Wawan merasa, ini merupakan wujud dari toleransi dan moderasi beragama yang sesungguhnya. Oleh sebab itu, kata dia, kondisi semacam ini harus bisa dipelihara sampai kapanpun. "Sampai anak cucu kita nanti bahwa toleransi beragama berawal dari ritual-ritual semacam ini, di mana kita saling mengembangkan sikap toleransi dan moderasi beragama," lanjut dia.
Senada dengan hal tersebut, Ketua Umum Dewan Rohaniwan/Pengurus Pusat MATAKIN Xs. Budi Santoso Tanuwibowo menggarisbawahi apa yang disampaikan oleh Wawan. Menurut dia, kita harus bisa menjalankan agama secara moderat. "Apapun agama atau kepercayaan yang kita anut, jadilah umat yang moderat," Tegas dia.
Pihaknya menambahkan, terlepas dari semua agama dan keyakinan yang kita miliki, kita bukan saja satu bangsa tetapi juga satu kemanusiaan. "Maka, meskipun sekarang kita sedang dipaksa untuk hidup lebih sederhana oleh covid-19, tapi mungkin ke depan saatnya kita untuk kembali kepada jati diri perayaan keagamaan yang memang harusnya sederhana," lanjut dia.
Mudah-mudahan, tambah pria itu, Indonesia yang menjadi negeri bagi semua agama, negeri bagi semua keyakinan, tidak lagi mengalami hal-hal seperti yang terjadi di masa Orde Baru. "Tidak ada lagi anak-anak bangsa, sebesar apapun atau sekecil apapun yang diasingkan oleh negara. Negeri ini bisa tumbuh karena ada kita semua, tanpa terkecuali," tegas Xs. Budi.
Turut hadir dalam forum ini, dewan pakar perhimpunan INTI Ir. Azmi Abu Bakar, Direktur Urusan dan Pendidikan agama Buddha Kemenag RI Dr. Supriyadi Adinata, M.Pd, Ketua MATAKIN Provinsi Banten, Ketua PHDI Provinsi Banten, Ketua Umum Atthasilani Theravada Indonesia, dan beberapa tokoh keagamaan lainnya.
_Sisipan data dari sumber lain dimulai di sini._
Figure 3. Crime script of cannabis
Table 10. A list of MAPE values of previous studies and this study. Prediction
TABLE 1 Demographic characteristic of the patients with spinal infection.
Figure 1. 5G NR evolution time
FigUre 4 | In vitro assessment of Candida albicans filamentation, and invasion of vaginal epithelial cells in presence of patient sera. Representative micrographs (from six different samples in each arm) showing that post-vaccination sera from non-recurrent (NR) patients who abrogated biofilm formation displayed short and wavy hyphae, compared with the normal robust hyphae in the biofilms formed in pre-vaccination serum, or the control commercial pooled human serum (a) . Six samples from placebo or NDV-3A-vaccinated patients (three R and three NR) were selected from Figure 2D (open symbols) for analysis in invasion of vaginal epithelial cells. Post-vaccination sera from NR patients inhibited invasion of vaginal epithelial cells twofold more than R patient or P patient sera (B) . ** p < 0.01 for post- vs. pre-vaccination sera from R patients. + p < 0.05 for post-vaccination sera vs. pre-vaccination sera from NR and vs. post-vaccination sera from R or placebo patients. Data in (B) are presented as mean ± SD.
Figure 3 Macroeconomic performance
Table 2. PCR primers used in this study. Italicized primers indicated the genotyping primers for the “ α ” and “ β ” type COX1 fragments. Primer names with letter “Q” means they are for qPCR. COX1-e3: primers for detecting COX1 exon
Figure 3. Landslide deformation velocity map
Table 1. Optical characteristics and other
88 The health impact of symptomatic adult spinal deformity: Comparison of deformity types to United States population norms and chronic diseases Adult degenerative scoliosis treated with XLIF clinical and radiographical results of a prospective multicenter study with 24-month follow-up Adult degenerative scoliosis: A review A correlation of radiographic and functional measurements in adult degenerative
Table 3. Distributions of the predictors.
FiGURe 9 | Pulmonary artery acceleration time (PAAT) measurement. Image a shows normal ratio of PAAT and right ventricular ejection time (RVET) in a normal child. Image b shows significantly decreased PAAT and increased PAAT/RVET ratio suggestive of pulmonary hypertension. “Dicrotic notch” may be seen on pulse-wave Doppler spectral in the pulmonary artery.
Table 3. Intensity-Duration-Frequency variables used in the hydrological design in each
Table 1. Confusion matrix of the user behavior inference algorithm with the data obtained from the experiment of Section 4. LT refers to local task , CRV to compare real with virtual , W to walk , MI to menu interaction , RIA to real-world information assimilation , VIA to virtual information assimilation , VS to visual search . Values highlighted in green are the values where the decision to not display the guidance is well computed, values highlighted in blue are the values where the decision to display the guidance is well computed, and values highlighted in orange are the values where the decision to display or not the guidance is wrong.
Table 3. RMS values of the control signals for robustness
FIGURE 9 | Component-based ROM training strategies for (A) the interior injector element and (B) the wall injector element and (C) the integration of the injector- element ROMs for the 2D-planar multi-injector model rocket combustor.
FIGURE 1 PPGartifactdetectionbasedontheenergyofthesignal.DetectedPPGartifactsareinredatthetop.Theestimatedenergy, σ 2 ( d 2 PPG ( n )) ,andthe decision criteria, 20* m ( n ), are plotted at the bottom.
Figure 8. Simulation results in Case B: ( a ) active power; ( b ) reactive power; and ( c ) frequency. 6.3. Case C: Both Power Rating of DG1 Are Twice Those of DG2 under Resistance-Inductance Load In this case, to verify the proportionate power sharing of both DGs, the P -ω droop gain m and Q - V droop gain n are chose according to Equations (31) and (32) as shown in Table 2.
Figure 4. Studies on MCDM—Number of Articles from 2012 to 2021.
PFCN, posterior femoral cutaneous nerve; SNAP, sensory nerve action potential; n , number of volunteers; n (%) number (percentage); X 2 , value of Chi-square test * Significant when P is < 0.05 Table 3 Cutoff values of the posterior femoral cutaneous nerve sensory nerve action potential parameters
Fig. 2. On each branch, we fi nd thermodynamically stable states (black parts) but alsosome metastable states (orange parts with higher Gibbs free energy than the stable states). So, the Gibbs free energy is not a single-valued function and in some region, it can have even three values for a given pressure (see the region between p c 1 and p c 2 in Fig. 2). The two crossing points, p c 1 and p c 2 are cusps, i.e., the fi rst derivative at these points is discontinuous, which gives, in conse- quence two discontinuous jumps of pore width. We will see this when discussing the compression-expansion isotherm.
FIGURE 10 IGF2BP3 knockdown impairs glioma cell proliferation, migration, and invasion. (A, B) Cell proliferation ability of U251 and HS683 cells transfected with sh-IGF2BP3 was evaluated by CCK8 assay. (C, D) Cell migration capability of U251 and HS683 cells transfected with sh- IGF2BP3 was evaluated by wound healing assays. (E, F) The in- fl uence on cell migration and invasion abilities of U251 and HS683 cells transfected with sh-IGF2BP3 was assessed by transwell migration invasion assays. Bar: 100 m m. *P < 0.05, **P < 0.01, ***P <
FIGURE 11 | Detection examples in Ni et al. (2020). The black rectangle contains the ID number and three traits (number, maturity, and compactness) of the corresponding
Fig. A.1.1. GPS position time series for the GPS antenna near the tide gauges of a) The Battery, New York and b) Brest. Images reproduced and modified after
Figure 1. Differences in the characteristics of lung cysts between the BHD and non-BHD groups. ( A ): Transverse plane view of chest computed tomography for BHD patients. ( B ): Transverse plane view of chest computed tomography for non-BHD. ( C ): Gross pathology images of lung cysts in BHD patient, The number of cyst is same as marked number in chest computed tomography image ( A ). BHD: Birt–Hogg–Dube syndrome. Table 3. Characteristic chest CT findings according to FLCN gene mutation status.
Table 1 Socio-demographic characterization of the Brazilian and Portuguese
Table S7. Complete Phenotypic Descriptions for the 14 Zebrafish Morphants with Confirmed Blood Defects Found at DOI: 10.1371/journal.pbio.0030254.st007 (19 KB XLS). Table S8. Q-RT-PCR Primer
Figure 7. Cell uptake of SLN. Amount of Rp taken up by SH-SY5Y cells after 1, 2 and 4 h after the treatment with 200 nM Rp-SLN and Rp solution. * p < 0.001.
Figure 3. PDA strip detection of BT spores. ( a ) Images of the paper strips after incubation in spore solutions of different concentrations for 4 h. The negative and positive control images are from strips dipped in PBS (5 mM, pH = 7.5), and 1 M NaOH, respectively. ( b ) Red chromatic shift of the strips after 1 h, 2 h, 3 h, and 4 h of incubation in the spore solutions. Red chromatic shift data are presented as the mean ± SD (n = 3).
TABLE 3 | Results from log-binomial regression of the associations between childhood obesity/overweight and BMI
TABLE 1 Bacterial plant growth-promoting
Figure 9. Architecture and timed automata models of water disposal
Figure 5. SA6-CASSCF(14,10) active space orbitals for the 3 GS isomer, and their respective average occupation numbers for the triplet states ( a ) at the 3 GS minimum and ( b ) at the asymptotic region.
Terakhir Xs. Budi berpesan, supaya di saat berbicara dalam forum umum, kita menghilangkan sekat berupa etnisitas, agama, keyakinan, maupun yang lain. "Kita semua adalah warga bangsa Indonesia, warga kemanusiaan. Itu yang saya impikan dan saya harapkan, sehingga kita tidak lagi disibukkan untuk meninggikan atau merendahkan satu sama lain," pungkasnya.